What to produce ▸ Take the data below and write it out exactly, except for the pictures.

Information ▸
++++++
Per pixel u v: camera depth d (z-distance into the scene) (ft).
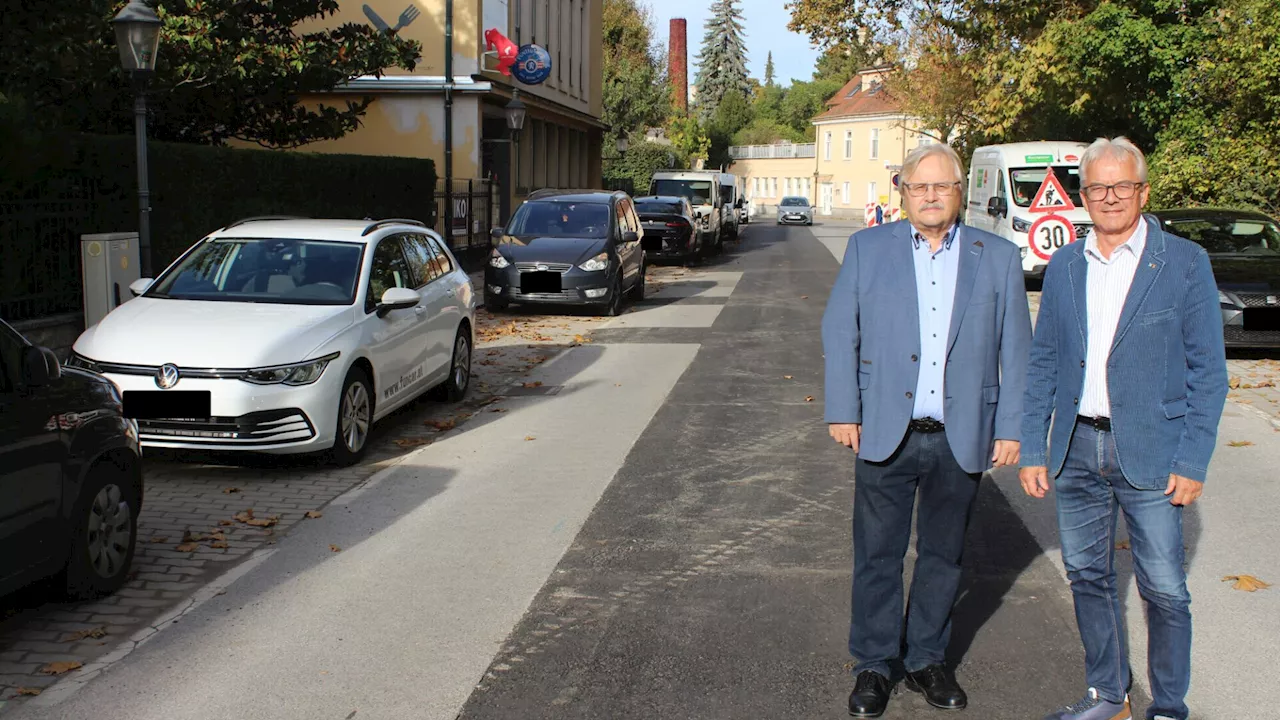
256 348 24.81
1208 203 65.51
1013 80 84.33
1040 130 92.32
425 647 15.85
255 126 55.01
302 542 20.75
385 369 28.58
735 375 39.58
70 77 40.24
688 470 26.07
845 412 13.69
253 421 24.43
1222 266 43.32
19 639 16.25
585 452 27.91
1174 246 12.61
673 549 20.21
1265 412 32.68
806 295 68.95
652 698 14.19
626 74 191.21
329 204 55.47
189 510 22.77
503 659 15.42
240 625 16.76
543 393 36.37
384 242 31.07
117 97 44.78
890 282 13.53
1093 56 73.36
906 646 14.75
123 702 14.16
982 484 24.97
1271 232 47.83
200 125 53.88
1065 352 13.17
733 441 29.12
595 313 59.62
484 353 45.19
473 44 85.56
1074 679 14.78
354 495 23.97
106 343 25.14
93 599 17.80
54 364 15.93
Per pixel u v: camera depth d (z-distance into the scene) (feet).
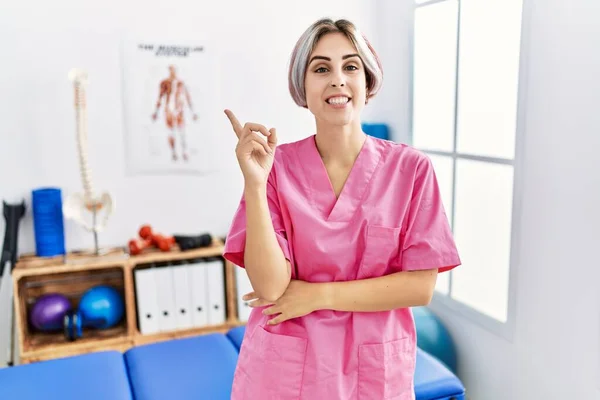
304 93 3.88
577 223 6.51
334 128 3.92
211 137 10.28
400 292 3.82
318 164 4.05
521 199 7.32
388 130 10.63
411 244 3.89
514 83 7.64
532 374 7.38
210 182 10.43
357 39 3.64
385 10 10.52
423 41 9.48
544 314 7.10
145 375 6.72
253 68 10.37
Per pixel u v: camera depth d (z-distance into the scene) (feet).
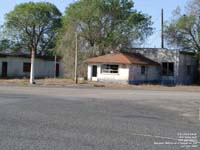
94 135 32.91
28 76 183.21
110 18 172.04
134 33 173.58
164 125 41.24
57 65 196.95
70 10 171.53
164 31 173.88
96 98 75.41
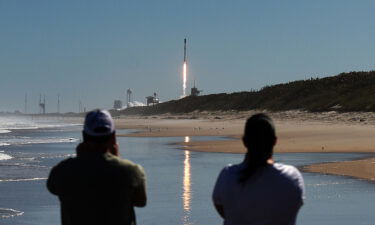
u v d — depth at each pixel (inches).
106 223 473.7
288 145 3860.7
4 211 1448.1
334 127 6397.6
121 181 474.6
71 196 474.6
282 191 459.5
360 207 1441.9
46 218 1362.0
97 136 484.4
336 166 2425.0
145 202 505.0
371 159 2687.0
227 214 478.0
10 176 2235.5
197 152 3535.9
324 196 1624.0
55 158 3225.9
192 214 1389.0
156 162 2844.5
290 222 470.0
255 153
++++++
Result for this task ▸
Per pixel u v: camera depth d (z-distance into the scene) (ft).
256 348 24.81
1208 203 65.51
1013 80 84.33
1040 130 92.32
425 647 15.85
255 126 55.01
302 542 20.75
385 369 28.58
735 375 39.58
70 77 40.24
688 470 26.07
845 412 13.69
253 421 24.43
1222 266 43.32
19 639 16.25
585 452 27.91
1174 246 12.61
673 549 20.21
1265 412 32.68
806 295 68.95
652 698 14.19
626 74 191.21
329 204 55.47
189 510 22.77
503 659 15.42
240 625 16.76
543 393 36.37
384 242 31.07
117 97 44.78
890 282 13.53
1093 56 73.36
906 646 14.75
123 702 14.16
982 484 24.97
1271 232 47.83
200 125 53.88
1065 352 13.17
733 441 29.12
595 313 59.62
484 353 45.19
473 44 85.56
1074 679 14.78
354 495 23.97
106 343 25.14
93 599 17.80
54 364 15.93
Per pixel u v: camera depth d (z-distance into the scene) (feet).
304 93 3.88
577 223 6.51
334 128 3.92
211 137 10.28
400 292 3.82
318 164 4.05
521 199 7.32
388 130 10.63
411 244 3.89
514 83 7.64
532 374 7.38
210 182 10.43
357 39 3.64
385 10 10.52
423 41 9.48
544 314 7.10
145 375 6.72
253 68 10.37
Per pixel u v: camera depth d (z-distance into the scene) (feet).
94 135 32.91
28 76 183.21
110 18 172.04
134 33 173.58
164 125 41.24
57 65 196.95
70 10 171.53
164 31 173.88
96 98 75.41
u v d — depth at each pixel (inches).
106 223 473.7
288 145 3860.7
4 211 1448.1
334 127 6397.6
121 181 474.6
71 196 474.6
282 191 459.5
360 207 1441.9
46 218 1362.0
97 136 484.4
336 166 2425.0
145 202 505.0
371 159 2687.0
227 214 478.0
10 176 2235.5
197 152 3535.9
324 196 1624.0
55 158 3225.9
192 214 1389.0
156 162 2844.5
290 222 470.0
255 153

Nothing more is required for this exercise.